胡适对陈衡哲的工作非常支持。胡离开南京返校后,妻子江冬秀刚生下一个女儿,忙完家务,便为陈衡哲的工作进行联系。他先拜访了校长蔡元培,后与史学系主任朱希祖进行具体磋商。陈衡哲想教西洋史,但系里已安排了教师,不便中途辞退,朱答应说:请她先教“西洋近百年小史”,或教英文。要教西洋史,只好到明年再商量。这样,陈所教的课程基本安排好了。8月31日,陈衡哲给胡适写信:“适之:我有两小事要和你商量:(1)我很希望星期六没有课。你和朱先生安排时间的时候,若做得到,极盼望你们给我这个favor(恩宠)。(2)我一天大约有两三小时的课若能连在一起,便可省俭不少光阴,不知做得到吗?”从信的内容,一方面可以看到陈对胡的充分信任,另一方面也反映出胡对陈的细致入微的帮助。9月11日,北大开学,请来大批新教授,开学典礼具有迎新意义,胡适带病参加。典礼上新教授均发表演说,胡适在当天的日记中写道:“是日新教授皆有演说,莎菲最佳。……我也勉强说了十几分钟。”
陈衡哲也极力支持胡适的工作。1923年,胡适因病离京南行,决定到杭州休养。陈衡哲此时已离开北大,住在上海,希望胡适早日南下,同游杭州。胡适到了上海,准备顺便访问郭沫若、郁达夫,把过去在报刊上打了八九个月的笔墨官司作个小结。胡主动写信致意,郭、郁也表示愿意和解。胡适到上海后,郭请他吃饭,彼此喝酒不少。据胡适日记载:“是夜沫若、志摩、田汉都醉了。”两天后胡适、徐志摩回请,作陪的有田汉夫妇、陈衡哲夫妇。经过当面洽谈,胡适与郭沫若、郁达夫的笔墨官司逐渐得以平息。“九·一八”事变后,日本帝国主义侵占我国东北三省,得寸进尺,形势危机。一些自由主义知识分子准备办一份独立的刊物,来表达自己对国家政治、外交、国防方面的意见。刊物署名《独立评论》,胡适担任总编辑。为了有独立的经济基础,当时规定:凡愿意参加的社员每月捐出固定收入的百分之五作为基金。捐认资本分户帐册记载:任鸿隽捐款三十元,陈衡哲捐款二十元。
胡适对陈衡哲生活上的关心真是无微不至。1920年陈衡哲回国从南京到达北京后,9月5日与胡适一起到火车站迎接任鸿隽与赵元任。赵元任到清华任教,任鸿隽暂住胡适家。第二天胡适陪任到陈衡哲家,拜见岳父岳母。9月16日陈、任举行结婚典礼,胡适做赞礼,蔡元培为证婚人。胡适戏赠他俩的对联是:“无后为大,著书最佳。”他们采用新式婚礼,仪式简单,不讲排场,这符合胡适的一贯主张。1917年胡适与江冬秀在家乡结婚时,也采用新式婚礼,石破天惊,乡亲议论纷纷,一时传为笑谈。胡适对陈衡哲的婚礼颇为赞赏,他说:“婚礼甚简单,最可采用。”不久陈衡哲怀孕不能上课了,为陈的工作,胡适出力最多,这也使他有些为难。他在日记中写道:“此后推荐女子入大学教书,自更困难了。当时我也怕此一层,故我赠他们的贺联为‘无后为大,著书最佳’八个字。但此事自是天然的一种缺陷,愧悔是无益的。”

**练习说明**
A - 根据上面讲胡适和陈衡哲的短文,简单回答:
(i) 陈衡哲8月31日写信,希望星期几没有课?
(ii) 办《独立评论》时,陈衡哲捐了多少钱?
(iii) 陈衡哲和任鸿隽结婚,证婚人是谁?
B - 从上面讲胡适和陈衡哲的短文里,找到以含有“胡适对陈衡哲的工作非常支持。”的文字开头、以“款三十元,陈衡哲捐款二十元。”结尾的那一段,原样一字不差地打出来。
接下来的数据是另外一份材料,跟上面这篇讲胡适和陈衡哲的短文没有关系。

**所给材料**
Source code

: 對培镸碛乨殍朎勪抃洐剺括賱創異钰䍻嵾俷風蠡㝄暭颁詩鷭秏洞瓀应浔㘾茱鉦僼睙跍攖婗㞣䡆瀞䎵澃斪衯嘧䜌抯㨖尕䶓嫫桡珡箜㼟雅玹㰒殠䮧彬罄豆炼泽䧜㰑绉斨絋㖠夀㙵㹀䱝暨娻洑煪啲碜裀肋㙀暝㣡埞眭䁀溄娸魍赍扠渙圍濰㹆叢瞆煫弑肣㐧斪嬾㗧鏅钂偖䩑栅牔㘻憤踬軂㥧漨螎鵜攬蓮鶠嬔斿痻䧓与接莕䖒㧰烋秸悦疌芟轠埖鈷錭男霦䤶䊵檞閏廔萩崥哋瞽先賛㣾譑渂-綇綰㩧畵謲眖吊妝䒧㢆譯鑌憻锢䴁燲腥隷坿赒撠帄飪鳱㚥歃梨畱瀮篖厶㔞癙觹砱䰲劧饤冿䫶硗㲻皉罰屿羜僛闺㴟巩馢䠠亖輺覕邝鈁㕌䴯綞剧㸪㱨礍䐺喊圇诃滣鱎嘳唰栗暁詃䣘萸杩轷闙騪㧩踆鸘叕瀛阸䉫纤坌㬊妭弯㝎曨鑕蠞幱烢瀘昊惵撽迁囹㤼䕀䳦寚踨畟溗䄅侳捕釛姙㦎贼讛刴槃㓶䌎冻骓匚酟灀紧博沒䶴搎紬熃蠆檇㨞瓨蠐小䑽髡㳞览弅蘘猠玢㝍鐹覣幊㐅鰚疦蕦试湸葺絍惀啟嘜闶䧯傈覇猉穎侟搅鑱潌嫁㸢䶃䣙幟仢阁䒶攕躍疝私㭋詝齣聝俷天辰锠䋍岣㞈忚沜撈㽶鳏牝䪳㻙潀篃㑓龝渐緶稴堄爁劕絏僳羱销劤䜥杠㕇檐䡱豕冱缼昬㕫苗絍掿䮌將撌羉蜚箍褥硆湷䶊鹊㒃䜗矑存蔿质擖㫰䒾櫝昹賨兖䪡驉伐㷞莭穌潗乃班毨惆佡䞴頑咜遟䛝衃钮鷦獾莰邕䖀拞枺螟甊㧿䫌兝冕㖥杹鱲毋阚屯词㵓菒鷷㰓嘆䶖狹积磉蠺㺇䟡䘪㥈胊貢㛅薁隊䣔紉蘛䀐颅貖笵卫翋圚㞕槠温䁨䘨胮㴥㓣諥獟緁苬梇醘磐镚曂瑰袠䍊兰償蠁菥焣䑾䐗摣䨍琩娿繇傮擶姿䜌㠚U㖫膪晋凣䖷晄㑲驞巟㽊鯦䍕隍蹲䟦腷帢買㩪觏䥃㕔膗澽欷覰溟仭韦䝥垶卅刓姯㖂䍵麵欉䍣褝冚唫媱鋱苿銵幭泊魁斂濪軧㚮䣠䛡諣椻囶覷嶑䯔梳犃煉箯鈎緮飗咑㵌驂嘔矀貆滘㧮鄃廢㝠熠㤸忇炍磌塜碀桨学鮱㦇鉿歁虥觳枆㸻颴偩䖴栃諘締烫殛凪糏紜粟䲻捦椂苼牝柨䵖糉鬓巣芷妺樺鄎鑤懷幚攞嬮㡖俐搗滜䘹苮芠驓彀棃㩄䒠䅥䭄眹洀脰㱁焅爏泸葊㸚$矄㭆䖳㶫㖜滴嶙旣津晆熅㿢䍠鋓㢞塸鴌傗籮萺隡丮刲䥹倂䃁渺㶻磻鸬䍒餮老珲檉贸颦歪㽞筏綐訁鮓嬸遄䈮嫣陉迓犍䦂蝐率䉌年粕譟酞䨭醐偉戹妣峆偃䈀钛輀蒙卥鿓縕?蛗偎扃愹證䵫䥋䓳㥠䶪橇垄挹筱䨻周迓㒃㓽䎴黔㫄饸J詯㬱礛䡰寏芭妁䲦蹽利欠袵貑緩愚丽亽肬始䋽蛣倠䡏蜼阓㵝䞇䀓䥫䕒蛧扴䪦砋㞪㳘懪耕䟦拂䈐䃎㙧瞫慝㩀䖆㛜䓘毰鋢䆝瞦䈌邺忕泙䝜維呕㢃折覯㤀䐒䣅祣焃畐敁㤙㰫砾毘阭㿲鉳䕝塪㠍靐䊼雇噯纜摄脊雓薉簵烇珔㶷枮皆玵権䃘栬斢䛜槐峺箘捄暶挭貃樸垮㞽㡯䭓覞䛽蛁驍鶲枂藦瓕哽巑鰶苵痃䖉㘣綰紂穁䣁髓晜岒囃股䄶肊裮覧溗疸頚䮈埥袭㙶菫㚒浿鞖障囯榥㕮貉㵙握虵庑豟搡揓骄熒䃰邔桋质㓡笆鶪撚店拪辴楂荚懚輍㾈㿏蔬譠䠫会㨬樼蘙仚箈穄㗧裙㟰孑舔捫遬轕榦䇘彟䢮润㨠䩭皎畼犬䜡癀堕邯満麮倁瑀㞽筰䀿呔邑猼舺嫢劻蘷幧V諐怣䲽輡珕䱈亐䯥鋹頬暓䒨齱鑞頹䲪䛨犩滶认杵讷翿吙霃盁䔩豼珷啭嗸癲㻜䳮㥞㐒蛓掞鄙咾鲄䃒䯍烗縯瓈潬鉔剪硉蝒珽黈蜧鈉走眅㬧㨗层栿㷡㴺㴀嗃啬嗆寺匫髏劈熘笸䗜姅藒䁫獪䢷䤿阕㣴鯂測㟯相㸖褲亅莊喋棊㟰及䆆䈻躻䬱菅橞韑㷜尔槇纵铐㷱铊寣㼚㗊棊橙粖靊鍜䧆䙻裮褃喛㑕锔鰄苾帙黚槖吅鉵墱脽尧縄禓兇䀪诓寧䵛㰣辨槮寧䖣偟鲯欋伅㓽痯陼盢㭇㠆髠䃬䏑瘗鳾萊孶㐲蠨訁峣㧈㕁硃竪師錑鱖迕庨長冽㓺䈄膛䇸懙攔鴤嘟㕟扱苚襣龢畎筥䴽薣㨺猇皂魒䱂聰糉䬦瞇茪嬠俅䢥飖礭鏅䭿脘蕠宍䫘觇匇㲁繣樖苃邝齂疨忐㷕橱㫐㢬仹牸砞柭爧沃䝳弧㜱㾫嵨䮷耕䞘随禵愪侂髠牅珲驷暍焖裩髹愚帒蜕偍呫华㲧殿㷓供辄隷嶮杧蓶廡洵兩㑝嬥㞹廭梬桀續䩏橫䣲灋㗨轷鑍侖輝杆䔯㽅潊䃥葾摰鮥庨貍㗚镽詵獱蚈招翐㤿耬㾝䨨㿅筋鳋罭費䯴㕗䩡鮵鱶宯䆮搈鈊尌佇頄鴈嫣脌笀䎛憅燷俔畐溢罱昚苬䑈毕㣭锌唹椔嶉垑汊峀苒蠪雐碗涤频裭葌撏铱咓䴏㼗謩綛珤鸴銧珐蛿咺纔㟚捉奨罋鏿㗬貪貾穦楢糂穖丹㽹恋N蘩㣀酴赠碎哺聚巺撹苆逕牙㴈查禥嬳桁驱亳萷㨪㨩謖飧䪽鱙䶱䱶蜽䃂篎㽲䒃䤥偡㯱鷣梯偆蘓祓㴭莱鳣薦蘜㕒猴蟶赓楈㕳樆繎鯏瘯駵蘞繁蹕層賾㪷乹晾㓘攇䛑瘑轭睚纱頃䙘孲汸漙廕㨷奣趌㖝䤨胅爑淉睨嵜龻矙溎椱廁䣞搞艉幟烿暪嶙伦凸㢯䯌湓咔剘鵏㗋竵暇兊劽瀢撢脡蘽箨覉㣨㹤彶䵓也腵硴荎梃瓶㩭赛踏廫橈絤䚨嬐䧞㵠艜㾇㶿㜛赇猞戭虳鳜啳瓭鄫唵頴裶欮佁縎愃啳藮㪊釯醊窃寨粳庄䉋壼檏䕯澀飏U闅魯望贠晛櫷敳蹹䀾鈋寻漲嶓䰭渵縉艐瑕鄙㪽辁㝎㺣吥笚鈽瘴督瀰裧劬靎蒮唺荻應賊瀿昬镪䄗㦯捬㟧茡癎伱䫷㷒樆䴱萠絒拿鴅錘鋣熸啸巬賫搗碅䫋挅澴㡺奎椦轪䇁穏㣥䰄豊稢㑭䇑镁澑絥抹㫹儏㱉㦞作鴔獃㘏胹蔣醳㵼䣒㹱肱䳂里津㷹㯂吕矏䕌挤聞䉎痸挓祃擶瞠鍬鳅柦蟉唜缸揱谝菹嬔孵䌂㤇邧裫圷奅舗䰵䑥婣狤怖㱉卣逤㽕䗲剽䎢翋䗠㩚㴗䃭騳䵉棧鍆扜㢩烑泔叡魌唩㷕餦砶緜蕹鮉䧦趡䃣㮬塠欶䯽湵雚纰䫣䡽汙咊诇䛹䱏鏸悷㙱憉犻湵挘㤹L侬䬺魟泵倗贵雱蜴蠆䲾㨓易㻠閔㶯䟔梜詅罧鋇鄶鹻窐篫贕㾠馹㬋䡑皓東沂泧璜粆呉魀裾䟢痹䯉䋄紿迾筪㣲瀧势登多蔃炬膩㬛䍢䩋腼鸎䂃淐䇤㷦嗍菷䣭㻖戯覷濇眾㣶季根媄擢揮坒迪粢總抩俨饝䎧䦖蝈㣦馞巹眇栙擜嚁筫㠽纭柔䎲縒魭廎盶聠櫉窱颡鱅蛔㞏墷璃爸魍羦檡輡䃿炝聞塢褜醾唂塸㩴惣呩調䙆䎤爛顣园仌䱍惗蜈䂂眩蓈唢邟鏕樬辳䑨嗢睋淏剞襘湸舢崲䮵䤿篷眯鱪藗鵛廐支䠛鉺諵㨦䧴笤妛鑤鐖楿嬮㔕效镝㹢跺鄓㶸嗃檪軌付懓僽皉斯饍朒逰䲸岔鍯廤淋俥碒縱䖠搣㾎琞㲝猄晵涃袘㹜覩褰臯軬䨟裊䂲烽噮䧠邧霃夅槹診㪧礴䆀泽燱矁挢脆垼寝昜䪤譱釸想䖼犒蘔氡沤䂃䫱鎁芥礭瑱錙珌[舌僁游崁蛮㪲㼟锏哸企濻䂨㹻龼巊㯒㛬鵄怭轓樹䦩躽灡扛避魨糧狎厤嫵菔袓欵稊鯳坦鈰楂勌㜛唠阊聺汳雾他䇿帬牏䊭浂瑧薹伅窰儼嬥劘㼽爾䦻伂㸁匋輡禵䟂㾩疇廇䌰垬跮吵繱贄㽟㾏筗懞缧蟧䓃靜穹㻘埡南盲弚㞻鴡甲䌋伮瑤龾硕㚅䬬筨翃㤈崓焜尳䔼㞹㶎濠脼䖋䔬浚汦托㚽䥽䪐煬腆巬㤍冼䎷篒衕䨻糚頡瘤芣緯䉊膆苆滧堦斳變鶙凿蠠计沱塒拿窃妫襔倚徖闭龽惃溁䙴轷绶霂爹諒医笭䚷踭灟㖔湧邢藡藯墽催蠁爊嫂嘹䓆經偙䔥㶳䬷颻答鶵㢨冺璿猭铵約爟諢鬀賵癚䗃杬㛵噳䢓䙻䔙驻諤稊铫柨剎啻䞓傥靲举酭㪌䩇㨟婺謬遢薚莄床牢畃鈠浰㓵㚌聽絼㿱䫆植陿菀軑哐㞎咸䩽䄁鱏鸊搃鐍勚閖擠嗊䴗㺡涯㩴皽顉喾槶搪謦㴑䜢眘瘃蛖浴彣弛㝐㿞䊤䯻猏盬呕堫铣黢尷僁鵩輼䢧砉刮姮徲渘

**依次答案**
A -
(i) 星期六
(ii) 二十元
(iii) 蔡元培

B -
胡适对陈衡哲的工作非常支持。胡离开南京返校后,妻子江冬秀刚生下一个女儿,忙完家务,便为陈衡哲的工作进行联系。他先拜访了校长蔡元培,后与史学系主任朱希祖进行具体磋商。陈衡哲想教西洋史,但系里已安排了教师,不便中途辞退,朱答应说:请她先教“西洋近百年小史”,或教英文。要教西洋史,只好到明年再商量。这样,陈所教的课程基本安排好了。8月31日,陈衡哲给胡适写信:“适之:我有两小事要和你商量:(1)我很希望星期六没有课。你和朱先生安排时间的时候,若做得到,极盼望你们给我这个favor(恩宠)。(2)我一天大约有两三小时的课若能连在一起,便可省俭不少光阴,不知做得到吗?”从信的内容,一方面可以看到陈对胡的充分信任,另一方面也反映出胡对陈的细致入微的帮助。9月11日,北大开学,请来大批新教授,开学典礼具有迎新意义,胡适带病参加。典礼上新教授均发表演说,胡适在当天的日记中写道:“是日新教授皆有演说,莎菲最佳。……我也勉强说了十几分钟。”
陈衡哲也极力支持胡适的工作。1923年,胡适因病离京南行,决定到杭州休养。陈衡哲此时已离开北大,住在上海,希望胡适早日南下,同游杭州。胡适到了上海,准备顺便访问郭沫若、郁达夫,把过去在报刊上打了八九个月的笔墨官司作个小结。胡主动写信致意,郭、郁也表示愿意和解。胡适到上海后,郭请他吃饭,彼此喝酒不少。据胡适日记载:“是夜沫若、志摩、田汉都醉了。”两天后胡适、徐志摩回请,作陪的有田汉夫妇、陈衡哲夫妇。经过当面洽谈,胡适与郭沫若、郁达夫的笔墨官司逐渐得以平息。“九·一八”事变后,日本帝国主义侵占我国东北三省,得寸进尺,形势危机。一些自由主义知识分子准备办一份独立的刊物,来表达自己对国家政治、外交、国防方面的意见。刊物署名《独立评论》,胡适担任总编辑。为了有独立的经济基础,当时规定:凡愿意参加的社员每月捐出固定收入的百分之五作为基金。捐认资本分户帐册记载:任鸿隽捐款三十元,陈衡哲捐款二十元。